Dans l’immédiat, comme le fait remarquer Neil Datta, le secrétaire du Forum parlementaire européen sur la population et le développement, cette initiative « ne devrait pas aller bien loin au niveau juridique ». Reste à savoir si ce courant « très minoritaire chez les députés, un courant ultrareligieux de droite et d’extrême droite » n’est pas davantage toxique à la conscience européenne qu’on pourrait le croire. D’autant que bien des élections nationales et européennes lui apportent de l’eau au moulin. La présidente du Lobby européen des femmes, Viviane Teiltelbaum, s’inquiète de ce « mouvement de fond. Ces forces conservatrices qui se mobilisent ». Le socialiste Marc Tarabella évoque un « Parlement européen plongé dans le Moyen-Âge ».

Des progrès scientifiques à double tranchant

Si les vues des initiateurs de « One of us » devaient un jour passer la rampe, un impact juridique en cascade serait à craindre sur les dossiers liés à l’égalité homme-femme, à la contraception, à l’avortement.. Heureusement, pour l’heure, la science est un allié précieux du progrès éthique: elle insiste pour que les chercheurs puissent travailler sur des cellules embryonnaires.

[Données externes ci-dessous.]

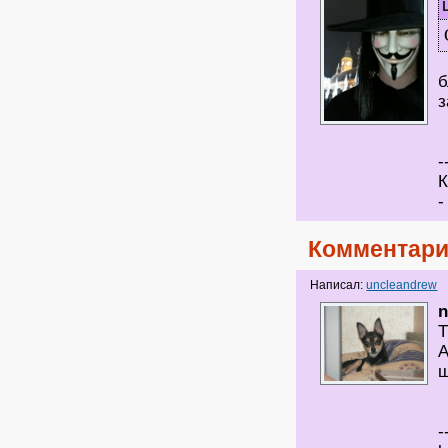
б
з
-
К
-
Комментари
Написал:
uncleandrew
n
Т
А
-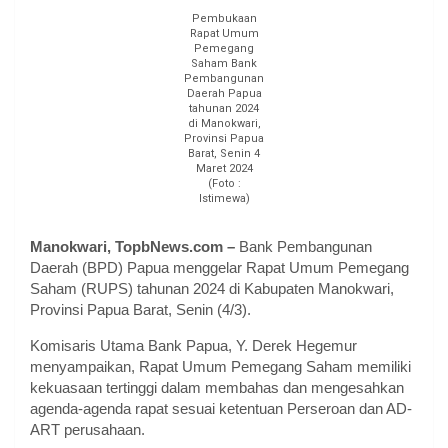
Pembukaan
Rapat Umum
Pemegang
Saham Bank
Pembangunan
Daerah Papua
tahunan 2024
di Manokwari,
Provinsi Papua
Barat, Senin 4
Maret 2024
(Foto :
Istimewa)
Manokwari, TopbNews.com –
Bank Pembangunan
Daerah (BPD) Papua menggelar Rapat Umum Pemegang
Saham (RUPS) tahunan 2024 di Kabupaten Manokwari,
Provinsi Papua Barat, Senin (4/3).
Komisaris Utama Bank Papua, Y. Derek Hegemur
menyampaikan, Rapat Umum Pemegang Saham memiliki
kekuasaan tertinggi dalam membahas dan mengesahkan
agenda-agenda rapat sesuai ketentuan Perseroan dan AD-
ART perusahaan.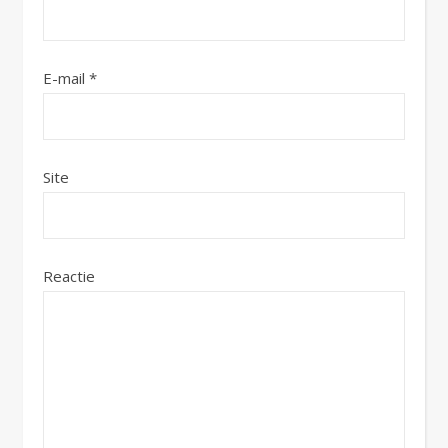
E-mail
*
Site
Reactie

Avec celles-ci, commentait en 2012 le professeur Cédric Blanpain au Soir, « on peut tester de nouveaux médicaments candidats, on peut imaginer reconstruire à peu près l’ensemble du corps humain au niveau cellulaire. Et on peut mettre au point des modèles de maladie sans équivalents. C’est une formidable voie de guérison dont il serait dramatique de se priver… » (1)

Reste qu’ici aussi la science évolue. Des chercheurs tentent de mettre au point le moyen d’éviter la manipulation et la destruction d’embryons humains tout en obtenant une base de travail aussi performante. Confirmée, une telle découverte modifierait singulièrement la donne, en prêtant un argument supplémentaire aux pro-vie débarrassés peu ou prou des réalités médicales…

 


(1) Pascal Martin et Frédéric Soumois, « Blanpain: “Biffer cette recherche serait dramatique” », dans Le Soir, 24 octobre 2012, p. 24.